The language of the policy and its implementing programs thus expressly contemplate a set of goals, which the city may or may not be able to satisfy at a particular time. By its terms, the policy speaks to future city planning efforts. There is nothing in the policy language that refers to approval or disapproval of particular applications.
Petitioners insist that, notwithstanding the absence of wording referring to the approval or disapproval of applications, LUBA's and the city council's interpretation of the policy founders on the use of the word "standards" and on the specific "minimum" parcel sizes that are mentioned in it. The reference to "standards" in the policy, however, is ambiguous at best. It appears in the introductory clause: "The park classification system and standards for the City of Pendleton shall consist of four types[.]" The reference to "standards," if anything, appears to refer to standards of classification, not standards for determining whether to grant or deny a particular application. At the very least, construing the reference in that manner is plausible and not inconsistent with the language of the policy.

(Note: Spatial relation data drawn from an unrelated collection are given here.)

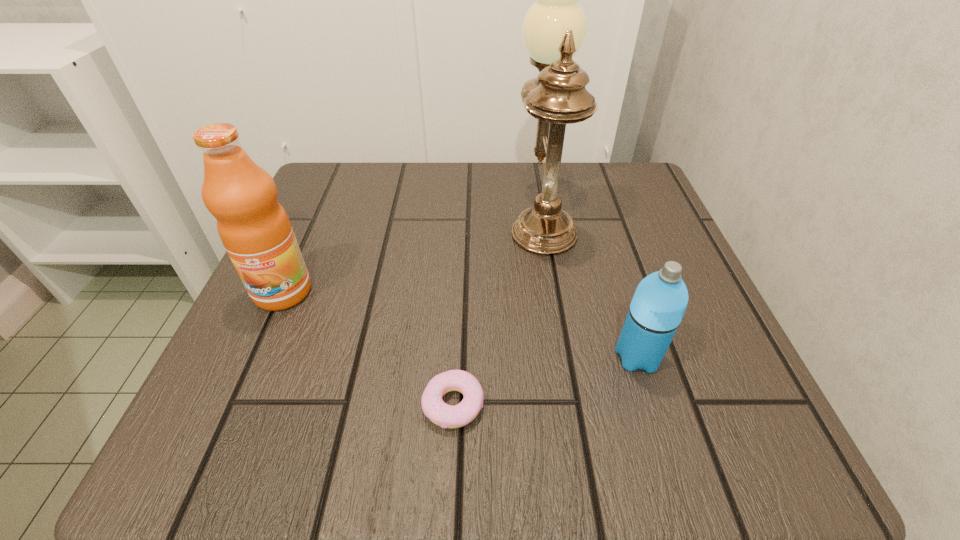
Identify the location of free space located 0.120m on the back of the thermos bottle. The height and width of the screenshot is (540, 960). (614, 283).

Find the location of a particular element. The height and width of the screenshot is (540, 960). free space located 0.380m on the back of the doughnut is located at coordinates (463, 217).

Find the location of `object at the far edge`. object at the far edge is located at coordinates (554, 29).

Identify the location of object at the near edge. (435, 409).

Locate an element on the screen. Image resolution: width=960 pixels, height=540 pixels. object that is positioned at the left edge is located at coordinates [x=253, y=226].

This screenshot has width=960, height=540. Identify the location of object at the right edge. (660, 300).

In the image, there is a desktop. What are the coordinates of `vacant space at the far edge` in the screenshot? It's located at (483, 178).

The height and width of the screenshot is (540, 960). I want to click on vacant position at the near edge of the desktop, so click(357, 452).

In the image, there is a desktop. Where is `vacant space at the left edge`? The image size is (960, 540). vacant space at the left edge is located at coordinates (308, 255).

You are a GUI agent. You are given a task and a screenshot of the screen. Output one action in this format:
    pyautogui.click(x=<x>, y=<y>)
    Task: Click on the free region at the right edge
    The image size is (960, 540).
    Given the screenshot: What is the action you would take?
    pyautogui.click(x=696, y=282)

Petitioners also refer to the fact that the policy refers to "minimum" park sizes. Petitioners fail to explain, however, why that reference can refer only to a mandatory approval criterion. The city interprets the references to the minimum park sizes as "aspirational" and points to the fact that the policy expressly requires programs to address instances in which parks do not conform to the goals stated in the policy. Nothing in the wording of the policy renders that interpretation unlikely or unreasonable. Indeed, if anything, what is unlikely is petitioners' suggestion that the policy would require the city to adopt an "all-or-nothing" position with respect to the creation of public parks, that is, that the policy would require the city to determine that no park at all is preferable to creating a park that does not satisfy all of the classification standards.
We conclude that LUBA did not err in determining that the city council's interpretation of its comprehensive plan was not inconsistent with the express language of the plan or its apparent purposes or policies.